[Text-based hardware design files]
......
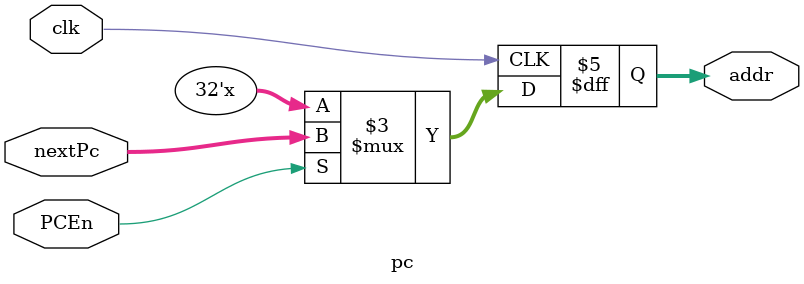
<source format=v>
module pc(
    input PCEn,
    input [31:0] nextPc,
    input clk,
    output reg [31:0] addr
);

always @(posedge clk)begin
  if (PCEn)begin
   addr <= nextPc ;
  end
  else 
    addr <= 32'bz;
end
endmodule
</source>
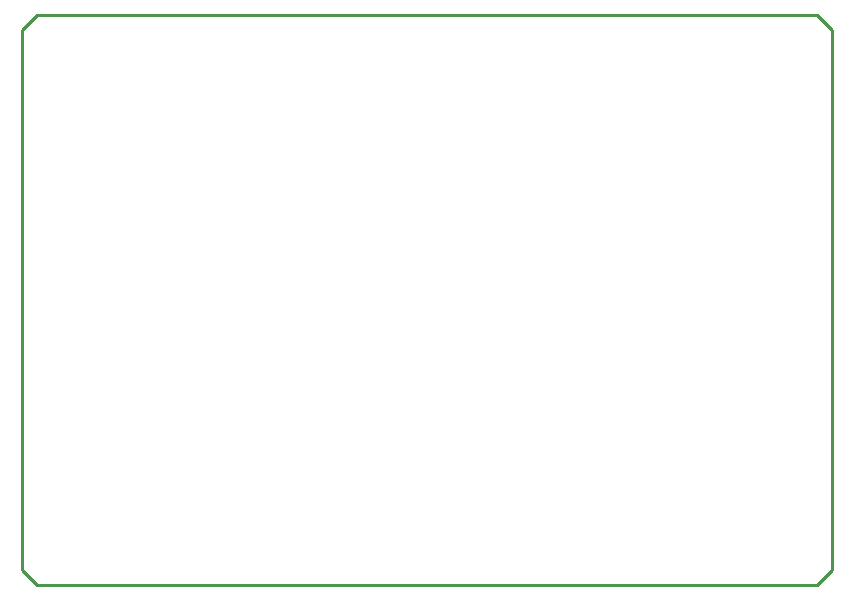
<source format=gko>
G04 Layer_Color=16711935*
%FSLAX25Y25*%
%MOIN*%
G70*
G01*
G75*
%ADD31C,0.01000*%
D31*
X-130000Y95000D02*
X130000D01*
X135000Y90000D01*
Y-90000D02*
Y90000D01*
X130000Y-95000D02*
X135000Y-90000D01*
X-130000Y-95000D02*
X130000D01*
X-135000Y-90000D02*
X-130000Y-95000D01*
X-135000Y-90000D02*
Y90000D01*
X-130000Y95000D01*
M02*

</source>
......
The line containing "X-130000Y95000D02*" opens the range, and the last line of the entries closes it; copy that range exactly.

▶ **The completed task**:
X-130000Y95000D02*
X130000D01*
X135000Y90000D01*
Y-90000D02*
Y90000D01*
X130000Y-95000D02*
X135000Y-90000D01*
X-130000Y-95000D02*
X130000D01*
X-135000Y-90000D02*
X-130000Y-95000D01*
X-135000Y-90000D02*
Y90000D01*
X-130000Y95000D01*
M02*

</source>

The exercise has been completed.